Li em algum lugar por aí que a matéria última das coisas é o
pó: não há razões para que não seja. Mas o ápice do concreto com o qual temos
contato sensorial e visual: é a merda. Sabiamente compôs Moacyr Franco:
“O ovo frito, o caviar e o cozido
A buchada e o cabrito
O cinzento e o colorido
A ditadura e o oprimido
O prometido e o não cumprido
E o programa do partido
Tudo vira bosta...”
A metáfora trasborda a esfera do “politicamente correto”. Um
instinto me impele a analisar; de um lado: meu pedantismo como escritor; do
outro: meu ignóbil hábito de sentar na privada todos os dias. Os processos só
não são gêmeos porque seus adventos não datam da mesma época, mas isso é só uma
questão cronológica. Em essência, fazer cocô é como dissertar e vice-versa. Há dias
em que a espontaneidade do processo é divina: as “coisas” saem sem nenhum
esforço tornando o exercício aprazível e relaxante. Porém, há horas em que a
transpiração sobrepuja qualquer impulso de criatividade natural: não adianta
fazer força, se debruçar ou zelar pela higiene apenas com papel. Aliás, o papel
é outro elemento incomum nos rituais: num, limpa o físico, noutro, a alma. Mas
agora não pretendo falar de alma, meu maior afã é tornar esse ensaio o mais
fétido possível.
Porque tudo o que é bom, é melhor ainda se praticado na
pequena jurisdição que isola o ser do mundo? O banheiro deveria ser uma espécie
de santuário: espaço individual onde a humanidade vive o deleite máximo da
existência; lugar que enseja reflexão, vaidade e prazer. Tudo isso sem precisar
do outro, não é sublime?
É o encontro com o “Eu” que constrói essa mística, mas o
satisfatório fito da nossa futura substância barrosa, nos dá uma amostra grátis
da relevância do que outrora fora julgado digno de ser enfiado goela abaixo. A
priori, tudo o que tem valor é a estética, a etiqueta, a boa educação e o
sorriso na foto, mas foda-se o que você pensa: por mais que acredite no plano
extramundano, não pode negar os vermes que habitar-te-ão em teu féretro, não
pode fugir da permeabilidade do solo que permitirá o apodrecimento do seu belo
e caro ataúde, não escaparás da merda que és.
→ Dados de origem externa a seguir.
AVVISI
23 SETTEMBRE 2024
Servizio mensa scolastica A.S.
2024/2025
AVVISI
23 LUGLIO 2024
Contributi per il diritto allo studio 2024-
Até mudei a cor do meu blog pra combinar com esse texto.
Gostou?
O ser humano hodierno é como os platelmintos. Apesar do ânus,
nosso aparelho digestivo ainda é incompleto. Sim, nossa habilidade para
metabolizar cultura e jogar o que não presta fora, não é muito elevada. Ainda
cagamos pela boca.
Vejam como a bosta é cotidiana: se alguém diz uma asneira,
dizemos que está “falando bosta”. Ainda duvida da estrutura do nosso tubo de
digestão?
É soturno, mas a decomposição do que é tangível,
independente do tempo que leva, deixa no ar a essência e o aroma do que fora sólido.
Pode ser que, no final da humanidade, o mar se torne um imenso Rio Tietê e as
superfícies um enorme aterro.
Existem coisas e pessoas que são insubstituíveis, mas não há nada que não se possa descartar.
Existem coisas e pessoas que são insubstituíveis, mas não há nada que não se possa descartar.
O verbo poder é interessante, o substantivo nem tanto. O
verbo é um eterno desafeto das nossas vontades e do nosso pensamento. Porque
essa digressão agora? Só pelo intuito de mostrar que você pode querer, mas não
possui a mais ínfima potência para alterar o fado que lhe espera.
Esse blog chama-se: “Do Peido à Bomba Atômica”. O que há
nesse intermédio representado pela crase? Apenas uma hierarquia. Observe:
tanto o peido quanto a bomba atômica destroem alguma coisa. A matéria
remanescente não passa de ar. Entre a máxima e a mínima destruição, está o espírito
de um ser; ser esse que anseia pelo fim das coisas. É nossa natureza, como a
diversão da criança que quebra o brinquedo só para ver que há dentro dele.
Nosso impulso rumo à criação é nefasto.
Sinto-me como se estivesse desbravado o caminho jogando uma
bomba. Agora é só caminhar sobre a destruição.